The purple patch brought another break for Fognini, and he served out the set, 6-3. He had made 13 winners to Murray’s seven, and the quality did not let up.
Murray defended two break points in the third game and then pressured Fognini in the sixth, but some more Italian wizardry saved two break points and the momentum shifted back.
After an hour and half of tense, elongated and varied tennis, Fognini deployed more remarkable drops and angles to break, held with a second-serve ace and broke again as Murray succumbed to raucous cheering from the crowd with a double fault: 6-3.
The third set edged to 4-4 without a single break point, though Murray looked increasingly weary through punishing baseline tennis interspersed with drop-shots and lob chases. Fognini held serve with one of the rallies of the match—a drop pick-up followed by an acute cross-court touch winner—and a weak service game gave the Italian just the opening he needed to break for the set and match, 6-4.
This was just Murray’s second singles loss in Davis Cup—and no shame in that against such a fine exponent on clay. No shame in losing the first one, either, as it came, in a strange quirk of fate, when he was just 18, also on clay, to a man named Stan Wawrinka. It was in Switzerland in 2005, when the GB team suffered a 5-0 whitewash.
Had Murray won, he could have set up the first meeting between the two nations again—although Wawrinka, now also a Grand Slam champion, was yet to win a rubber in Geneva.
As it was, Team GB would look to the No161-ranked James Ward to beat No34 Andreas Seppi. And on previous experience, it was not out of the question.

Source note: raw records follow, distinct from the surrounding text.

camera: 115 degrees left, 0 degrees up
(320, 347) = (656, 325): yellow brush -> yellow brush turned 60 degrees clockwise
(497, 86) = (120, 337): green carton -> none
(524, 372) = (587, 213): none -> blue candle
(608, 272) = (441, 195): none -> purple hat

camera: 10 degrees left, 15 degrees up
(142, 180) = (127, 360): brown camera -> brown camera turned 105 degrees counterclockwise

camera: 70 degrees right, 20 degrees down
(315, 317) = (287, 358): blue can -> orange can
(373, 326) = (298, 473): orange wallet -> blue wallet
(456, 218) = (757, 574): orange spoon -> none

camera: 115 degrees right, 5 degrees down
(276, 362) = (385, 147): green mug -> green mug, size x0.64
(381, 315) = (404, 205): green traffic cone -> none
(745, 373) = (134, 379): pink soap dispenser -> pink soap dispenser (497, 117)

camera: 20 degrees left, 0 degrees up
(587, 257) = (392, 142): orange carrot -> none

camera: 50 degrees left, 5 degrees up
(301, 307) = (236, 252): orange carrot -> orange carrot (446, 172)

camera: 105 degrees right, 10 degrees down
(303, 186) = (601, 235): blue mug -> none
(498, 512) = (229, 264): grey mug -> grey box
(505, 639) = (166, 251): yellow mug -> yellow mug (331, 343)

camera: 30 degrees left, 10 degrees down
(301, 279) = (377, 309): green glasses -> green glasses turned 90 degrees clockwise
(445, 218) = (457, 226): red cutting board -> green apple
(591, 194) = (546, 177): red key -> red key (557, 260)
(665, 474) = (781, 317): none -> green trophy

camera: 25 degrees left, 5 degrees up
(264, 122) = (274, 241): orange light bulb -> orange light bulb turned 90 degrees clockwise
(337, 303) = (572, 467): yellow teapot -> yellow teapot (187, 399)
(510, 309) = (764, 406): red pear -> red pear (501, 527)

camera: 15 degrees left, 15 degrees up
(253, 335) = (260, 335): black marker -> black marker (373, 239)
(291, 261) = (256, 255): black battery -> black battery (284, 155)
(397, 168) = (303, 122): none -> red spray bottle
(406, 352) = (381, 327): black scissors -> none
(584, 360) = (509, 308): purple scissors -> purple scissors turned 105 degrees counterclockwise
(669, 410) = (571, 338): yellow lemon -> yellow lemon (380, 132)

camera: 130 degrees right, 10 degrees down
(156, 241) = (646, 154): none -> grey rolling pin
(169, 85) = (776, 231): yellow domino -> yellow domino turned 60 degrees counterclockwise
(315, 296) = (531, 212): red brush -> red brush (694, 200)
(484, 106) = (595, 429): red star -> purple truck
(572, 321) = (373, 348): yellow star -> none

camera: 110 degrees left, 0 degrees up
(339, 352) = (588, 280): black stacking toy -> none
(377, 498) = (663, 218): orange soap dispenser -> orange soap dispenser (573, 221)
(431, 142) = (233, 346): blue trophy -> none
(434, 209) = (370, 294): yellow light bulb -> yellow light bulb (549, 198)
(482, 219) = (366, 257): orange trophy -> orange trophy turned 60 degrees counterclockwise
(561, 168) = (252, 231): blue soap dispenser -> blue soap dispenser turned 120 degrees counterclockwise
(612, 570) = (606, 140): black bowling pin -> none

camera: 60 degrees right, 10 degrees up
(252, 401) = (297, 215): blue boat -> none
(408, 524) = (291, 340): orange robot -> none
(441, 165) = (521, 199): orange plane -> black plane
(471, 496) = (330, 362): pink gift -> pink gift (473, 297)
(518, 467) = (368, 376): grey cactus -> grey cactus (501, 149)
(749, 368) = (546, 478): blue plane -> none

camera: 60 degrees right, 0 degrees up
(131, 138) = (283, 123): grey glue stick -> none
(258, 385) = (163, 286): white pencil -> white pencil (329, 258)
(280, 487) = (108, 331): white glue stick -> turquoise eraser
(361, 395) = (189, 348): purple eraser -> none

Ward had twice played a vital role in helping GB to reach this stage. He scored a five-set win over Dimitry Tursunov to help the team back from 0-2 down against Russia last April. He then came back from two sets to one down against Sam Querrey in San Diego this February. It was worth noting, too, that Seppi had won only four matches so far this year, slipping from a ranking of 18 a year ago.
For a time in the first set, it looked as though Ward might rise to the challenge again in the face of a Seppi who looked very tense. It was the Italian who broke first in the second game, but Ward retaliated immediately. They exchanged breaks again mid-set and once again in the eighth and ninth games. Then the rain interrupted proceedings—but not the sequence of breaks. Seppi broke Ward again for the first set, 6-4.
It took only one break in the second set, and that went to a more comfortable-looking Seppi in the sixth game. He held to love to take the set, 6-3.
The Italian began to run away with the match in the third set, breaking twice to take a 4-1 lead, but then the curse of Davis Cup took hold: nerves. Seppi was on the verge of taking Italy to their first semi-final since 1998, but he let Ward back in with a break back.
That, however, proved to be the last glimmer of hope. Seppi made no mistake in serving out the match, 6-4, to the rapturous cheers of the home support.
So Murray does not, this time, lay to rest his third Fred Perry record. He may have been the first Briton since Perry to win a Grand Slam—at the US Open—and then Wimbledon, but the Perry-led GB dominance of the 1930s remains the Davis Cup benchmark.
Just as Italy was completing its comeback from 2-1 down in Naples, Switzerland was beginning its own revival in Geneva. Wawrinka played his part first to beat the No1 Kazakhstan player, Mikhail Kukushkin, leaving Roger Federer to play his first deciding rubber in Davis Cup in 24 ties. The Swiss sealed a 7-6(0) 6-2 6-3 win over Andrey Golubev to see his country through to the World Group semi-finals.